(Items from a dataset)
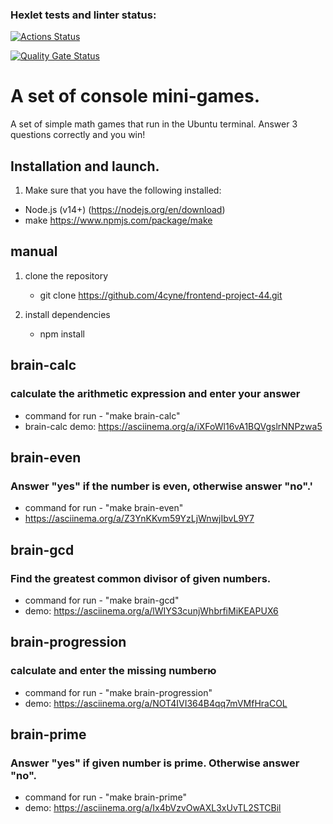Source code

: ### Hexlet tests and linter status:

[![Actions Status](https://github.com/4cyne/frontend-project-44/actions/workflows/hexlet-check.yml/badge.svg)](https://github.com/4cyne/frontend-project-44/actions)

[![Quality Gate Status](https://sonarcloud.io/api/project_badges/measure?project=4cyne_frontend-project-44&metric=alert_status)](https://sonarcloud.io/summary/new_code?id=4cyne_frontend-project-44)

# A set of console mini-games.

A set of simple math games that run in the Ubuntu terminal.
Answer 3 questions correctly and you win!

## Installation and launch.

1. Make sure that you have the following installed:

- Node.js (v14+) (https://nodejs.org/en/download)
- make https://www.npmjs.com/package/make

## manual

1. clone the repository

   - git clone https://github.com/4cyne/frontend-project-44.git

2. install dependencies

   - npm install

## brain-calc

### calculate the arithmetic expression and enter your answer

- command for run - "make brain-calc"
- brain-calc demo: https://asciinema.org/a/iXFoWl16vA1BQVgslrNNPzwa5

## brain-even

### Answer "yes" if the number is even, otherwise answer "no".'

- command for run - "make brain-even"
- https://asciinema.org/a/Z3YnKKvm59YzLjWnwjIbvL9Y7

## brain-gcd

### Find the greatest common divisor of given numbers.

- command for run - "make brain-gcd"
- demo: https://asciinema.org/a/lWIYS3cunjWhbrfiMiKEAPUX6

## brain-progression

### calculate and enter the missing numberю

- command for run - "make brain-progression"
- demo: https://asciinema.org/a/NOT4IVI364B4qq7mVMfHraCOL

## brain-prime

### Answer "yes" if given number is prime. Otherwise answer "no".

- command for run - "make brain-prime"
- demo: https://asciinema.org/a/Ix4bVzvOwAXL3xUvTL2STCBil
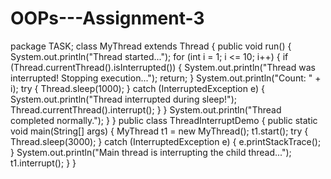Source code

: # OOPs---Assignment-3
package TASK;
	class MyThread extends Thread {
	    public void run() {
	        System.out.println("Thread started...");
	        for (int i = 1; i <= 10; i++) {
	            if (Thread.currentThread().isInterrupted()) {
	                System.out.println("Thread was interrupted! Stopping execution...");
	                return;
	            }
	            System.out.println("Count: " + i);
	            try {
	                Thread.sleep(1000); 
	            } catch (InterruptedException e) {
	                System.out.println("Thread interrupted during sleep!");
	                Thread.currentThread().interrupt(); 
	            }
	        }
	        System.out.println("Thread completed normally.");
	    }
	}
  public class ThreadInterruptDemo {
	    public static void main(String[] args) {
	        MyThread t1 = new MyThread(); 
	        t1.start(); 
	        try {
	            Thread.sleep(3000); 
	        } catch (InterruptedException e) {
	            e.printStackTrace();
	        }
	        System.out.println("Main thread is interrupting the child thread...");
	        t1.interrupt(); 
	    }
	}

(WHAT YOU WILL DO)
Pull out the lines word for word, starting at the very top of the rows and stopping after the line that contains "### Find the". Leave the pictures out.

(WRITTEN RESPONSE)
Source code

: ### Hexlet tests and linter status:

[![Actions Status](https://github.com/4cyne/frontend-project-44/actions/workflows/hexlet-check.yml/badge.svg)](https://github.com/4cyne/frontend-project-44/actions)

[![Quality Gate Status](https://sonarcloud.io/api/project_badges/measure?project=4cyne_frontend-project-44&metric=alert_status)](https://sonarcloud.io/summary/new_code?id=4cyne_frontend-project-44)

# A set of console mini-games.

A set of simple math games that run in the Ubuntu terminal.
Answer 3 questions correctly and you win!

## Installation and launch.

1. Make sure that you have the following installed:

- Node.js (v14+) (https://nodejs.org/en/download)
- make https://www.npmjs.com/package/make

## manual

1. clone the repository

   - git clone https://github.com/4cyne/frontend-project-44.git

2. install dependencies

   - npm install

## brain-calc

### calculate the arithmetic expression and enter your answer

- command for run - "make brain-calc"
- brain-calc demo: https://asciinema.org/a/iXFoWl16vA1BQVgslrNNPzwa5

## brain-even

### Answer "yes" if the number is even, otherwise answer "no".'

- command for run - "make brain-even"
- https://asciinema.org/a/Z3YnKKvm59YzLjWnwjIbvL9Y7

## brain-gcd

### Find the greatest common divisor of given numbers.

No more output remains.